November Financing Market & Trading Desk Commentary
By Scott Taccati
Continued improvement has occurred with overall yields in October, and FINALLY spreads for HUD multifamily product has finally begun to tighten after 4 + months of widening. As of this writing spreads have tightened up almost 30 basis points over the last two weeks of October! We are presently at rate levels experienced in mid-August for HUD deals, being priced in the 4.25% to 4.375% range. A nice improvement from the 4.50% to 4.65% range experience last month. The spreads are still much higher than they were just a few months ago, however who knows if they will ever reach those levels again when rate expectations are nothing but up.
As for the general level of interest rates, the FED has continued to express its intention to purchase single family MBS securities and Treasuries into next year at $85 billion per month. The continued need for easy monetary policy is still on the horizon for some time to come until consistent data points to economic growth and acceptable employment levels. Tapering will in fact occur, but not this year! The GNMA trading desk has seen very anemic activity with fewer deals coming to the market for investors to bid on. For instance, in October of last year through October 30th, 2012, there were 213 loans priced at an average interest rate in the mid to upper 2% range. This October is just over 12.5% of that total with only 29 loans delivered to the market at rates approximately 175 to 200 basis points higher than one year ago. Of course, this anemic activity is due to HUD commitment authority running out in August, the government shutdown, and the overall rise in interest rates. GNMA bids have been inconsistent, but the overall near-term direction appears to be flat or lower.

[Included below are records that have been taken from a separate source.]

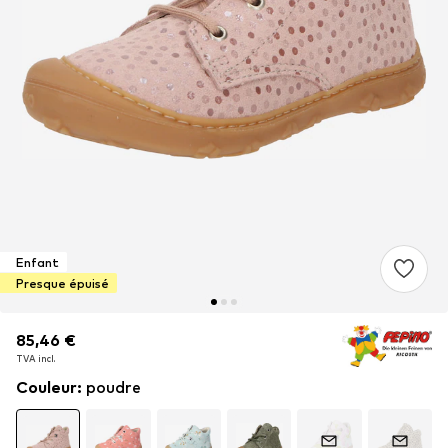
Enfant
Presque épuisé
85,46 €
85,46 €
TVA incl.
TVA incl.
Couleur
:
poudre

Agency financing for 10-year money is in the upper 4% range for maximum leverage of 80%. Life company financing is in the 4.5% range for 10 years, however leverage ranges from 65% to 75%. HUD financing fixed for 35 years with MIP will be in the upper 4% range priced today. Life company financing has generated significant market share over the last two quarters due to comparison rate levels for alternative financing. Please note that the life company box is generally very specific as it relates to market, class of property, location and lower LTV ratios.
Please remember Trillium facilitates financing for all property types, representing a number of lenders. We will not be outbid on any financing deal!
10 Year Treasury:
Low 2.48 High 2.76
30 Year Treasury:
Low 3.57 High 3.79
HUD Multifamily Est:
Low 4.25 High 4.50
TCR is pleased to announce the successful commitment obtained from HUD for $5.5 million on a Class B grade apartment project located in Macon, Georgia. It is expected to close by year end and will be rate locked in the lower 4% range.